Não obstante muitos acreditarem que, após o fim da União Soviética, a Rússia se iria aproximar da Europa, os seus vizinhos europeus sempre olharam com ceticismo e desconfiança face a esse otimismo. José Milhazes para o Observador:
Enquanto
a parte ocidental do velho continente não compreender ou não desejar
levar em linha de conta as particularidades históricas, políticas e
históricas da parte leste, a unidade da União Europeia poderá correr
sérios riscos. A crise dos refugiados na fronteira entre a Bielorrússia e
a Polónia é mais um exemplo disso.
Depois
da queda do Muro de Berlim, em 1989, a maioria dos países que fizeram
parte da zona de influência soviética desde 1945 aderiu rapidamente à
União Europeia e à NATO, devendo-se isso a factores com profundas raízes
históricas que os restantes membros da UE parecem ter dificuldade em
compreender, embora a resposta seja simples.
Não
obstante muitos acreditarem que, após o fim da União Soviética, a
Rússia se iria aproximar da Europa, os seus vizinhos europeus sempre
olharam com cepticismo e desconfiança face a esse optimismo. Nos
primeiros tempos, nas relações entre a Rússia e os vizinhos foram
curadas algumas profundas feridas do passado. Por exemplo, Moscovo
reconheceu que foram os serviços secretos soviéticos os autores do
massacre de Katyn, onde milhares de militares e civis polacos foram
assassinados; aceitou finalmente que o Pacto Molotov-Ribbentrop,
principalmente os seus anexos secretos, constitui um verdadeiro crime
contra a Polónia, Estónia, Lituânia e Letónia; comprometeu-se a
respeitar a soberania e a inviolabilidade das fronteiras das antigas
repúblicas soviéticas e a não se imiscuir nos assuntos internos dos
países que fizeram parte do Tratado de Varsóvia.
Porém,
a desconfiança começou a voltar quando a Rússia tentou traçar linhas
vermelhas à integridade territorial e à soberania dos países vizinhos. O
Kremlin chamou a si o direito de decidir que países do antigo “campo
socialista” podiam fazer parte da Aliança Atlântica e que repúblicas da
ex-URSS podiam pretender à adesão à NATO e à União Europeia.
Quando
a Geórgia e a Ucrânia manifestaram o desejo de aderir à NATO e à União
Europeia, viram tropas russas a invadirem os seus territórios em 2008 e
2014.
Isto
foi um sinal de que o Kremlin, em política externa, pouco difere do
Império Russo e da União Soviética, o que levou a um aumento
significativo da desconfiança dos países vizinhos face à Rússia. Mais,
estes passaram a temer que a União Europeia e a NATO possam chegar a
acordos com Moscovo sem terem em conta os seus interesses ou até os
possam abandonar nos momentos críticos. Como o digam os polacos, que já
viram o seu país retalhado numerosas vezes com a participação da Rússia.

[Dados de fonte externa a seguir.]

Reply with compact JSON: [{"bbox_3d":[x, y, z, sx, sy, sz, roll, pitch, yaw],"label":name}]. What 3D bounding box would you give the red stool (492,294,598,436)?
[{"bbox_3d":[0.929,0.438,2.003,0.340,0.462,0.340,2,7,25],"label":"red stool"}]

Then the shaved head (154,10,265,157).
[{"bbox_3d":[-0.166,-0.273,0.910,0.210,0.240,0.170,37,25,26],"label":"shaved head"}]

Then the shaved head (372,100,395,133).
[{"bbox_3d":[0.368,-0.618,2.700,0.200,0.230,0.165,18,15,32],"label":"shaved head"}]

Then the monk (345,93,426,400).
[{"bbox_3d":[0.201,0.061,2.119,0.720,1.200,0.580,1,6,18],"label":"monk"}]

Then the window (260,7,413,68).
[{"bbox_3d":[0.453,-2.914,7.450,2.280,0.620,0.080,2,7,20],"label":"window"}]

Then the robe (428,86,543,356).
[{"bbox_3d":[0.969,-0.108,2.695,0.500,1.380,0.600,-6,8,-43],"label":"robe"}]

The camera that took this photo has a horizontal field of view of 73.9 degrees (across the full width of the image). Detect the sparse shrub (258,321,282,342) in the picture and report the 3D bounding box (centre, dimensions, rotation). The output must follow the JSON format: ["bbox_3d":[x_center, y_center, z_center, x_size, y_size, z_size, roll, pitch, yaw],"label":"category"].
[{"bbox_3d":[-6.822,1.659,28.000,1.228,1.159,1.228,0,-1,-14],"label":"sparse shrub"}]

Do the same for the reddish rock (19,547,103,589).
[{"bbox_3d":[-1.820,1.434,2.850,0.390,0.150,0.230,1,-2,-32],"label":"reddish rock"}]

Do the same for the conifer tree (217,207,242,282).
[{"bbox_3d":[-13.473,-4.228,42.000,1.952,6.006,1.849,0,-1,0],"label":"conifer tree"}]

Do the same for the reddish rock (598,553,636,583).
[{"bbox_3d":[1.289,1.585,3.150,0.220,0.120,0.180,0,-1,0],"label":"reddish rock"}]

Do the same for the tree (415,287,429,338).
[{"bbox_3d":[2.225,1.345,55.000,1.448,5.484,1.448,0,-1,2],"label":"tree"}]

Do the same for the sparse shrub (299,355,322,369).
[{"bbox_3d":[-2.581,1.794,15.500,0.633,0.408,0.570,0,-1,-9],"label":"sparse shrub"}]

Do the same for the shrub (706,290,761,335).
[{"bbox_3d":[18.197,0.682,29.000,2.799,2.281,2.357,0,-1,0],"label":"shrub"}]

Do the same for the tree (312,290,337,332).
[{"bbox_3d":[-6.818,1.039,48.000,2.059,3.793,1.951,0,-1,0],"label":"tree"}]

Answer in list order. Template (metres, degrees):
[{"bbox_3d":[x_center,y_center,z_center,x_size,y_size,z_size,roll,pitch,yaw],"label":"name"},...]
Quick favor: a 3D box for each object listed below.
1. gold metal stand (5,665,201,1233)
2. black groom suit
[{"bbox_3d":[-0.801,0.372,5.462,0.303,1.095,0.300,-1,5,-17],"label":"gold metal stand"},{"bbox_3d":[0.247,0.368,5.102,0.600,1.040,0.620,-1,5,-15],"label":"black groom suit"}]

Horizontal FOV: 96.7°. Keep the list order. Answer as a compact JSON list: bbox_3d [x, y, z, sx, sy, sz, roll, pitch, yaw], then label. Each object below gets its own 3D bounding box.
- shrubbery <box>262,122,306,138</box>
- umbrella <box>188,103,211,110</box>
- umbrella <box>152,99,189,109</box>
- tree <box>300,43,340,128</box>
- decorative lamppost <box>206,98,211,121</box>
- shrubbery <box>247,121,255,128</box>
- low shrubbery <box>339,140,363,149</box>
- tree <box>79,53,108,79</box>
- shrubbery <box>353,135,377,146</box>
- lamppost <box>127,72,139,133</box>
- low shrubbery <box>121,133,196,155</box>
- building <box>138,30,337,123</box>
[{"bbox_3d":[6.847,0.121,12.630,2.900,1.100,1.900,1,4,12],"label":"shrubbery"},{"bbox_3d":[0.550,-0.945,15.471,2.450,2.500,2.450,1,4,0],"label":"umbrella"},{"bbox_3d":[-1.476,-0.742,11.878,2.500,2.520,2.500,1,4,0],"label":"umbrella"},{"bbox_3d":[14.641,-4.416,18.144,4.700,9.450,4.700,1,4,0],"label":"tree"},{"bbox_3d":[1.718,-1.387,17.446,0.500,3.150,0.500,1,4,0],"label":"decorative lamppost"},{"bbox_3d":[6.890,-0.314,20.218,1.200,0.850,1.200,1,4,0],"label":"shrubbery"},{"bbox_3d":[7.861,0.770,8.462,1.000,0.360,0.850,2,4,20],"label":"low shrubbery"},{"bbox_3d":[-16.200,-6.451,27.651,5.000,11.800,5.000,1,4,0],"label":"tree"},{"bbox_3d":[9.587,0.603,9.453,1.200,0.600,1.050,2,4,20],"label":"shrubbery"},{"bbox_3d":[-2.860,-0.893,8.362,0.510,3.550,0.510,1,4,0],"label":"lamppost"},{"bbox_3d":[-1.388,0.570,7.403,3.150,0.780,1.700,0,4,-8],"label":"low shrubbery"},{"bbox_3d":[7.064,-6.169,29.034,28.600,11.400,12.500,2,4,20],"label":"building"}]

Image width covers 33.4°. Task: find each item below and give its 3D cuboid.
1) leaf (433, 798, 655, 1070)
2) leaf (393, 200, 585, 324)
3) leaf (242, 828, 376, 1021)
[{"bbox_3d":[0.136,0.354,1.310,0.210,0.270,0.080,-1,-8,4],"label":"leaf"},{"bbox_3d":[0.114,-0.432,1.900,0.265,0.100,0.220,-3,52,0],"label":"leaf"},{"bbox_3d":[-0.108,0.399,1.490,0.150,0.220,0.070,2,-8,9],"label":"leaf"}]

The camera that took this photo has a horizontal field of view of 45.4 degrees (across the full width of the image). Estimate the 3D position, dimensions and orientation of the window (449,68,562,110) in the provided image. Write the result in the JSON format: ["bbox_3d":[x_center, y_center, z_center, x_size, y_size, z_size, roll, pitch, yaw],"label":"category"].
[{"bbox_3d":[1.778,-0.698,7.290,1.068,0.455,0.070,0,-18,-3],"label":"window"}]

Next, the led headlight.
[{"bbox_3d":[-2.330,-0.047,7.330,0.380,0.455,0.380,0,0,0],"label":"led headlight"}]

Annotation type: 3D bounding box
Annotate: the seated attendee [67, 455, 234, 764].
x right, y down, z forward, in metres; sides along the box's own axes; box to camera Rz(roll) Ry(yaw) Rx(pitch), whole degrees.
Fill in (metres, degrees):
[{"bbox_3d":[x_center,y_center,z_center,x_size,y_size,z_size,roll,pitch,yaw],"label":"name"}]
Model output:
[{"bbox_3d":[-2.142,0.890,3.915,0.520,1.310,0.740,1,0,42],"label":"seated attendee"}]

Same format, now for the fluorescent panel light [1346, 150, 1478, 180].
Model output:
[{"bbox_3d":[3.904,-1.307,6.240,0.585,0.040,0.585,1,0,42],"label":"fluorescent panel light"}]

Se a isto juntarmos o revisionismo histórico realizado por Vladimir Putin, concluiremos que há motivo de receios e medos.
Este
receio tornou-se ainda mais evidente durante a crise dos refugiados na
fronteira entre a Bielorrússia e a Polónia. Enquanto países como a
Polónia, Letónia, Lituânia e Estónia defendem a construção de muros na
fronteira com a Bielorrússia e a Rússia, a parte ocidental da UE,
nomeadamente a França e Alemanha, não se mostrou disposta a ajudar os
seus membros orientais nessa tarefa. Escusado será dizer que isso foi
visto como uma falta de solidariedade e os países visados decidiram
construir barreiras fronteiriças sozinhos ou com a ajuda uns dos outros.
Outro
facto que irritou os dirigentes dos países da Europa do Leste foi a
decisão de Angela Merkel, chanceler interina da Alemanha, ter
estabelecido contactos directos com Alexandre Lukachenko, sem os
consultar. Um dos objectivos da provocação da crise dos refugiados
organizada pelo ditador bielorrusso, visa obrigar a UE a reconhecê-lo
como presidente legítimo.
Toomas
Hendrik Ilves, antigo Presidente da Estónia, considerou que essa
política no seio da União Europeia já não é de hoje: “Infelizmente,
vemos que [a EU] simplesmente não tem em conta Estados como os nossos,
ou seja, a Europa Oriental, a Europa do Leste. Isto é particularmente
evidente nos últimos anos, embora já ocorreu antes”.
E
deixa um aviso: “Mais tarde ou mais cedo, isso acaba mal, visto que a
Estónia e a Polónia não são Estados de segunda categoria”.